TEXT EXCERPT.
● ● ●

Title: Collaborative Educational Applications for Underserved Children : Experiences from India
Date of defense: 2018-10-13
Opponent: Payal Arora
Reviewers: Netta Iivari, Laura Malinverni
Supervisor: Markku Turunen
As interactive technology permeates into the classroom environment, it promises potential educational benefits to children across the world. In the Global South, however, certain communities are largely left out. This includes children with developmental disabilities, who face several social and cognitive challenges. Technology provides them a safe, controlled, and predictable environment for therapeutic and learning interventions. Children from underprivileged backgrounds face several socio-economic challenges towards access to technology that caters to developing 21st century career skills. These skills include fluency in communicating in English, proficiency in computer and internet usage, and ability to work in culturally diverse teams.
In this research, culturally appropriate gesture-based applications were designed, developed, and evaluated for children with developmental disabilities, at two centers of an NGO in New Delhi, called Tamana. The applications focused on social and life skills, where children with little verbal skills could use hand gestures, like pointing, to participate in collaborative tasks or practice buying groceries from a local store. Cross-cultural online collaboration using conversational English was explored with underprivileged children at another NGO in New Delhi, called Deepalaya. The children, who had little technology experience, used a web-based application with a Finnish partner to solve a navigational task. Overall, the outcome of this research is a set of guidelines for designing, developing, introducing, and evaluating technology for underserved children in India.

● ● ●

PROBLEMS AND TASKS.
(a) Using the abstract on educational applications for underserved children, explain in one to three sentences why technology suits children with developmental disabilities.
(b) Rewrite the paragraph of the abstract on educational applications for underserved children that begins "In this research, culturally appropriate" as a bulleted list that keeps its main facts.
(c) Decide whether each statement agrees with the abstract on educational applications for underserved children. Answer yes or no, and quote the words from the abstract that decide it. (i) The gesture-based applications were evaluated at two centers of Tamana. (ii) The children at Deepalaya had extensive technology experience. (iii) The Deepalaya children worked with a Finnish partner on a navigational task.

● ● ●

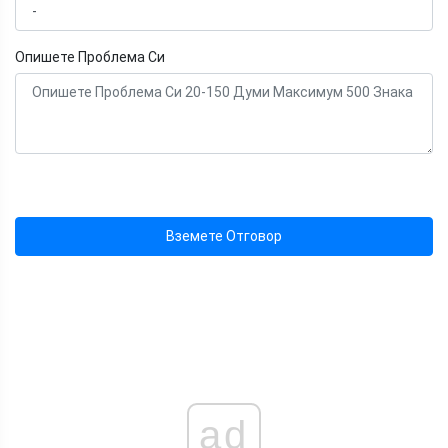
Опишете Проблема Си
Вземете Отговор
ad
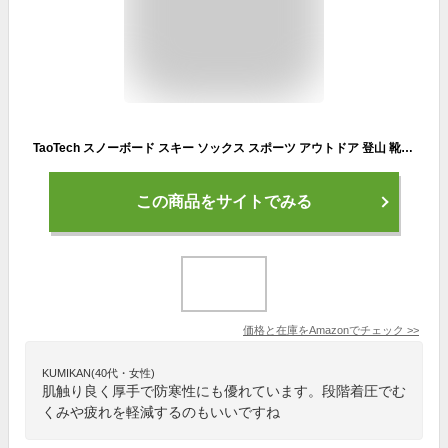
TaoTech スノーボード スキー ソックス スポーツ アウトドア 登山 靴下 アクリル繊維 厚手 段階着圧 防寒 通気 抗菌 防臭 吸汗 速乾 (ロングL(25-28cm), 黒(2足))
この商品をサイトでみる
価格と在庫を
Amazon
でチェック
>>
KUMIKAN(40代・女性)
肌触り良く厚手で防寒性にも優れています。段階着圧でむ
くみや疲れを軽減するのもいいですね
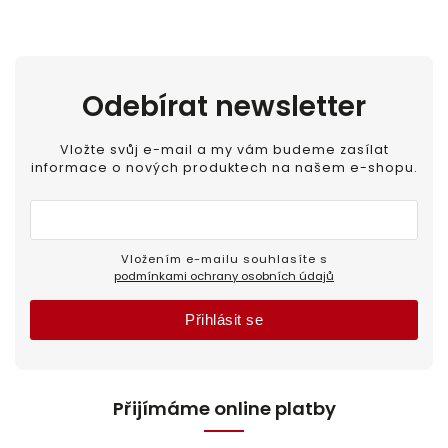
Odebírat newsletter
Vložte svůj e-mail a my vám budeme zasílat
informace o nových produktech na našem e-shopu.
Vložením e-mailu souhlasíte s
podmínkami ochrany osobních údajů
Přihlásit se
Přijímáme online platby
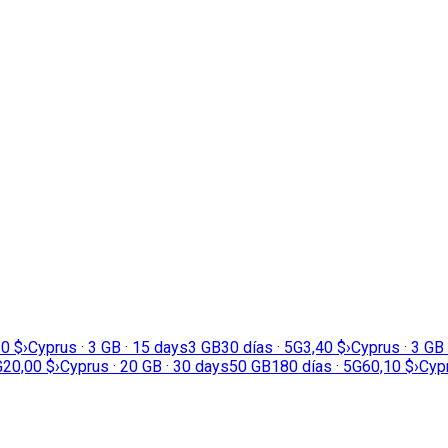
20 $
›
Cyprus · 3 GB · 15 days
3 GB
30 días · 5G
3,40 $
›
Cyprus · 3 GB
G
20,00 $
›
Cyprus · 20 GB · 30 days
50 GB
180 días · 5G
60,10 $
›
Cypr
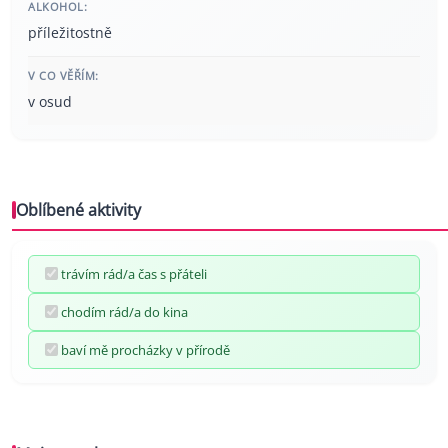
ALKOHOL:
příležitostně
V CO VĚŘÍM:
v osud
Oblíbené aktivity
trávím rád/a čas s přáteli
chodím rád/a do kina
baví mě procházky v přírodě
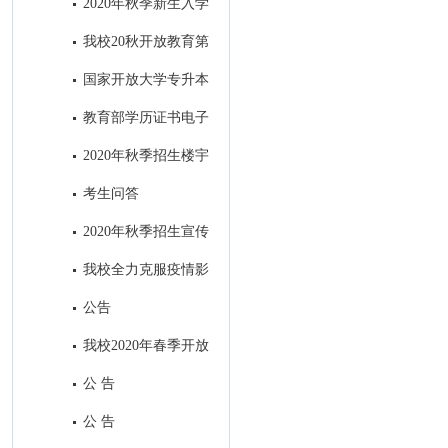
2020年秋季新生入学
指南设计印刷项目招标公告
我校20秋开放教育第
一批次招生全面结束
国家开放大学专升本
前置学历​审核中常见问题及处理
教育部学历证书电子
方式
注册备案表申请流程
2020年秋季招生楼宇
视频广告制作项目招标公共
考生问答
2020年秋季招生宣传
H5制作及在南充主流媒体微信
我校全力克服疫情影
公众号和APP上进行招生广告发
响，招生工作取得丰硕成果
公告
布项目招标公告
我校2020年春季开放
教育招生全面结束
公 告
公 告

● ● ●

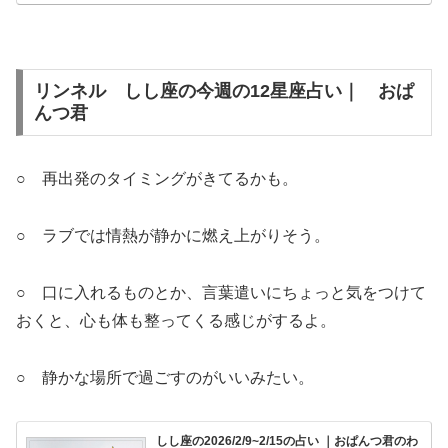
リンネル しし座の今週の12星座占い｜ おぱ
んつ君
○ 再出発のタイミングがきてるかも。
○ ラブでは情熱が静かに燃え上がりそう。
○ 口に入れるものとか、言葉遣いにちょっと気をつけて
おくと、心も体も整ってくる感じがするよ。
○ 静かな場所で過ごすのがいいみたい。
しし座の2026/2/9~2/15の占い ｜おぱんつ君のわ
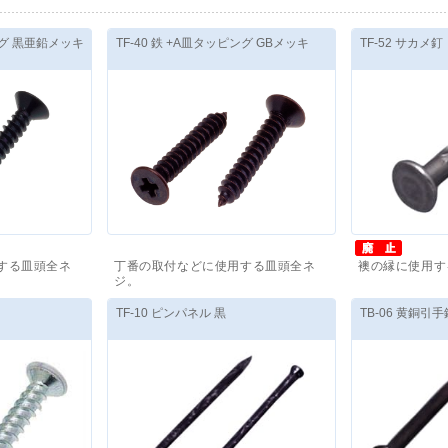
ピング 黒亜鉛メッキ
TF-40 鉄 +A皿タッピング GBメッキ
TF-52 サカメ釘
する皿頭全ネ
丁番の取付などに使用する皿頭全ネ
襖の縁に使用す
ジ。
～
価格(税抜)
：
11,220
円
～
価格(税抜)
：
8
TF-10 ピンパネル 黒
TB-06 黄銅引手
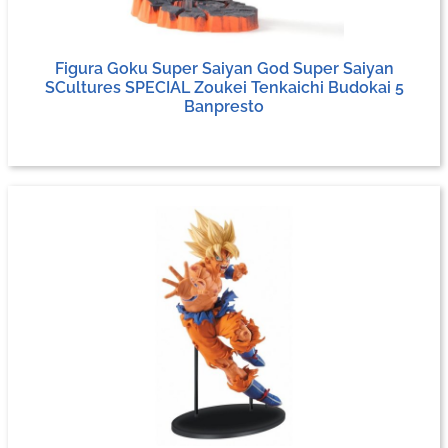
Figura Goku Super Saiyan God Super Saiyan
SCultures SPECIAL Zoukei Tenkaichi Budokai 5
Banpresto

● ● ●

RESULTS.
(a) Technology gives children with developmental disabilities a safe, controlled, and predictable environment. That environment supports therapeutic and learning interventions for children who face several social and cognitive challenges.

(b)
- Culturally appropriate gesture-based applications were designed, developed, and evaluated for children with developmental disabilities at two centers of Tamana, an NGO in New Delhi.
- The applications focused on social and life skills. Children with little verbal skills could use hand gestures such as pointing to join collaborative tasks or to practice buying groceries from a local store.
- Cross-cultural online collaboration in conversational English was explored with underprivileged children at Deepalaya, another New Delhi NGO.
- These children had little technology experience. They used a web-based application with a Finnish partner to solve a navigational task.
- The research produced a set of guidelines for designing, developing, introducing, and evaluating technology for underserved children in India.

(c)
(i) Yes: "at two centers of an NGO in New Delhi, called Tamana"
(ii) No: "The children, who had little technology experience"
(iii) Yes: "used a web-based application with a Finnish partner to solve a navigational task"